Alles anzeigenGenetische Varianz ist aber in erster Linie für Populationen relevant, eher weniger für das Individuum. Und Gerade bei Doodeln gibt es ja keine Populationsstruktur, da die eigentlich alle nur F1 sind.
Hohe oder niedrige genetische Varianz wirkt sich auf beiden Ebenen aus, für das Individuum wirken sie vor allem die Immunfunktion (Stichwort MHC-Gene), aber auch viele Stoffwechselvorgänge und die Fortpflanzungsfunktion profitiert von individueller Heterogenität. Dazu kommt dann noch die Wahrscheinlichkeit, spezielle Krankheiten zu erben.
Auf der Populationsebene hängt die Überlebens- und Anpassungsfähigkeit der gesamten Gruppe von der genetischen Heterogenität ab.
Hier ein Zitat aus einer wiss.
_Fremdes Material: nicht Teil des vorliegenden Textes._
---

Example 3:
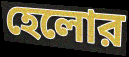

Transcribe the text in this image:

হেলোর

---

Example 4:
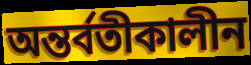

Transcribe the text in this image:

অন্তর্বতীকালীন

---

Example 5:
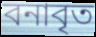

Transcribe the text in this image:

বনাবৃত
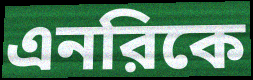
এনরিকে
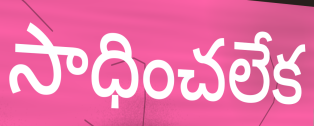
సాధించలేక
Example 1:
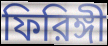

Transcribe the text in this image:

ফিরিঙ্গী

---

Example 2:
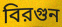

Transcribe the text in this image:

Veröffentlichung zu dem Thema, das gleich im zweiten Satz beide Ebenen formuliert:
https://www.ncbi.nlm.nih.gov/pmc/articles/PMC7326369/
Inbreeding poses a real or potential threat to nearly every species of conservation concern. Inbreeding leads to loss of diversity at the individual level, which can cause inbreeding depression, and at the population level, which can hinder ability to respond to a changing environment. In closed populations such as endangered species and ex situ breeding programs, some degree of inbreeding is inevitable. It is therefore vital to understand how different patterns of breeding and inbreeding can affect fitness in real animals.
Mangelnde genetische Diversität kann auf individueller Ebene Inbreeding depression verursachen ist aber eben nicht gleichzusetzen mit "Genetische Diversität ist pauschal vorteilhaft fürs Individuum und deswegen ist der Heterosiseffekt super für die Hundezucht". Deswegen hatte Javik ja auch geschrieben "Es ist auf individueller Ebene weniger relevant" und nicht "es ist komplett egal".
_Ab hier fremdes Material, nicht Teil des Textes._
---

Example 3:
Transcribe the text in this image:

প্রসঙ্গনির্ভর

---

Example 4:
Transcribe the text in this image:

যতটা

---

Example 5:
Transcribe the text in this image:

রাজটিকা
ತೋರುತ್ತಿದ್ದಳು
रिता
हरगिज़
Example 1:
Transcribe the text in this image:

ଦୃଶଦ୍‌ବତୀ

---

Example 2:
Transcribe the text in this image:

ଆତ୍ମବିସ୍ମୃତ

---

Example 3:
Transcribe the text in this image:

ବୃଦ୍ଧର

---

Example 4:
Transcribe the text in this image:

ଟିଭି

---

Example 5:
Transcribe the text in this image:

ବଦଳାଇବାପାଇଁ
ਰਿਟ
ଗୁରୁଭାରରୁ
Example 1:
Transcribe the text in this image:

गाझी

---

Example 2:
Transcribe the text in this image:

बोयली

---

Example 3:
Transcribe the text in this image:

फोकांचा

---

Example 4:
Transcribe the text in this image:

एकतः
Fürs Individuum kommt alles darauf an, welche Allele es abbekommt. Ist eine Population genetisch sehr homogen, aber hat wenig Defektgene, kommen dabei lauter wunderbar gesunde Individuen heraus. Häufen sich in einer sehr heterogenen Population verschiedene Defektgene, kommen dabei nicht so gesunde Individuen heraus. In einer künstlichen Population wie einer Hunderasse ist eine geringe genetische Vielfalt theoretisch nicht von Nachteil, wenn man keine Defektgene mitschleppt. Und in der Praxis ist das offenbar einfach nicht gut untersucht.
So, nun bin ich hier aber mal raus, es dreht sich im Kreis. Danke an alle für die verlinkten Studien, war ein interessanter Einblick!